Cordón umbilical

Lo hemos escrito una y otra vez: uno es autor de un solo artículo. La empinada pendiente de la subsistencia es demasiado  dura para un hombre solo. Necesita refuerzo. 

 

Hay personas que sin  apoyo de nadie, han realizado tareas excelsas, pero son los menos. El resto, la mayoría, para luchar necesitamos, como el lisiado, apuntalarnos  en algo tangible: casi siempre la experiencia y el dolor  de los que nos han precedido en esta singladura torrencial, donde el mito de Sísifo hace rodar la piedra una y otra vez.

 

 

 Esta mañana leíamos una entrevista con Günter Grass, y el autor alemán decía: “Comulgo con el Sísifo de Camus: él sabe que cuando ha subido la piedra hasta la cima de la montaña, la piedra rodará ladera abajo, ¡pero no se siente infeliz por ello!
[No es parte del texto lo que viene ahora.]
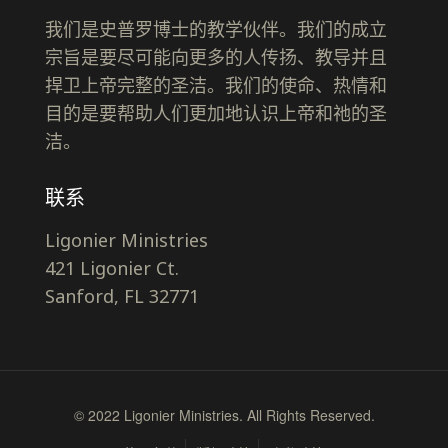
我们是史普罗博士的教学伙伴。我们的成立
宗旨是要尽可能向更多的人传扬、教导并且
捍卫上帝完整的圣洁。我们的使命、热情和
目的是要帮助人们更加地认识上帝和祂的圣
洁。
联系
Ligonier Ministries
421 Ligonier Ct.
Sanford, FL 32771
© 2022 Ligonier Ministries. All Rights Reserved.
Nuestra vida es hacer rodar esa piedra”

 

 Si es así, digiero decepción, pero existe otro mito: la esperanza, y en medio de ella solamente la mujer, con el alumbramiento, se alza contra la sin razón, sea pedrusco o sueño, pues hay un momento preciso, cuando da el primer llanto al germen de sus entrañas, en que ese ramalazo es comparable al gesto de  un Cristo.

 

 

  La  muchacha vecina de la calle  que  alguien dejó embarazada - ¿el viento amoroso  que se introducen en  las rendijas de la carne y hacen allí su nido?- no supiera con certeza – es tan niña – que la maternidad es el único erario que la mujer hace suyo, y aunque alguna vez la carne azulada en el útero llegue de la mano de la pasión, no del deseo o el amor compartido, las palabras se hacen un nudo en la garganta cuando uno se enfrenta a un recién nacido, esplendor de todo lo creado.

 

  Recuerdo, brumosas, la palabras de madre a la hermana amada la primera vez que parió un hijo: “Hay cardos en flor hirientes y punzantes, otros casi angelicales y brumosos, pero un embarazo es la mayor sinfonía de la vida, el canto matutino de la esperanza,  la  verdadera razón de que Dios exista”.

 

  Y regresamos nuevamente al encuentro de Albert Camus, el ateo creyente: “Jamás he podido renunciar a la luz, a la felicidad de existir”. 

 

 Y eso se concretaba en que su madre, en esa ciudad de Argel calentada al sol por los soplos del siroco,  le contara  todo lo que había sido su vida y su carne, esa existencia humilde, ignorante y obstinada para poder salir de las sombras, donde el autor de “El extranjero”, “Calígula” o  “El primer hombre” había comenzando las singladuras de su propio sentido de la realidad.

 

  Cada uno de nosotros seguimos atados inquebrantablemente al cordón  umbilical de la maternidad, esa brizna tan misteriosa que nos mantiene vivos por encima de las tumbas.

 

 Vienen a la memoria unos versos de Luis  Chamizo, poeta de la Extremadura profunda que uno creía tener olvidado, y sigue ahí, en las comisuras de la piel cuando de versos hermosos y sencillos se trata.

 

 En “La nacencia” nos bruñe de unas  realidades  que los hombres poco o nada sabemos:

 

“Me juí junt´a mi Juana / me jinque de roillas en el suelo, / jice por recordá  las oraciones / que m´enseñaron cuando nuevo. / No tenía pacencia / p´hacé memoría de los rezos…/ ¡Quién podrá socorrerla si me voy! / ¡ Quien va por la comadre si me queo!

 

La existencia es corta y, extrañamente, a cierta edad, larga la vida. Y aún así, sobrellevándola en demasía, buena es tenerla al saber que la madre hace años perdida, suele aparecerse con frecuencia viéndonos siempre como a niños.